Search Driven By Citation Code

  • Correct: “821 F.2d 913″ and “qualified immunity”
  • Incorrect: ”821 F.2d 913″ and “excessive force” and “qualified immunity”

821 F.2d 913 has been cited hundreds of times nationally for reasons that are unknown to us. We like the discussion of qualified immunity contained therein. Accordingly, we Anchor our final query with the Citation Code and our refined Concept qualified immunity. We omit excessive force from our revised query because, by implication, it is already included in the Citation Code. Why overthink it?

CiteTrak retrieves less than 100 quality opinions scattered among 15 of the 315 jurisdictions indexed in the database. Again, relying on the best-of-breed power of the CiteTrak algorithm, we click one more time, and without re-executing our Search, a list of less than 20 opinions is displayed and they are all in the Second Circuit. This is our Hot List!

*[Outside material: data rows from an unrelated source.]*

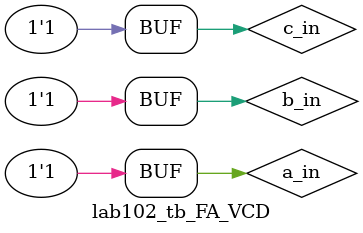
<source format=v>
`timescale 1ns / 1ps


module lab102_tb_FA_VCD(   );
reg a_in;
reg b_in;
reg c_in;
wire sum_out;
wire carry_out;

lab102_FA_VCD uut(
                     .a_in(a_in),
                     .b_in(b_in),
                     .c_in(c_in),
                     .sum_out(sum_out),
                     .carry_out(carry_out)
                   );    
                   
initial begin
$monitor ("The value of time=%0t, a_in=%0b, b_in=%0b, c_in=%0b, sum_out=%0b, carry_out=0%b",
               $time, a_in, b_in, c_in, sum_out, carry_out);
    a_in = 1'b0;
    b_in = 1'b0;
    c_in = 1'b0;
 
#10 a_in = 1'b0;
    b_in = 1'b0;
    c_in = 1'b1; 
    
#10 a_in = 1'b0;
    b_in = 1'b1;
    c_in = 1'b0; 

#10 a_in = 1'b0;
    b_in = 1'b1;
    c_in = 1'b1; 
    
#10 a_in = 1'b1;
    b_in = 1'b0;
    c_in = 1'b0; 
    
#10 a_in = 1'b1;
    b_in = 1'b0;
    c_in = 1'b1; 

#10 a_in = 1'b1;
    b_in = 1'b1;
    c_in = 1'b0; 

#10 a_in = 1'b1;
    b_in = 1'b1;
    c_in = 1'b1; 
 
end      

initial  begin
$dumpfile("waveform.vcd");
$dumpvars(0,lab102_tb_FA_VCD);
end
endmodule

</source>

All 20 opinions include at least one express reference to our Citation Code 821 F.2d 913, together with our Concepts excessive force and qualified immunity. From our Hot List of 20 opinions, CiteTrak automatically tells us that 66 F.3d 416 is Most Cited and that 494 F.3d 344 is Most Recent, representing the Second Circuit’s last word on this topic. But, of course, these results are so directly on-point, we want to see the other 18 opinions, too.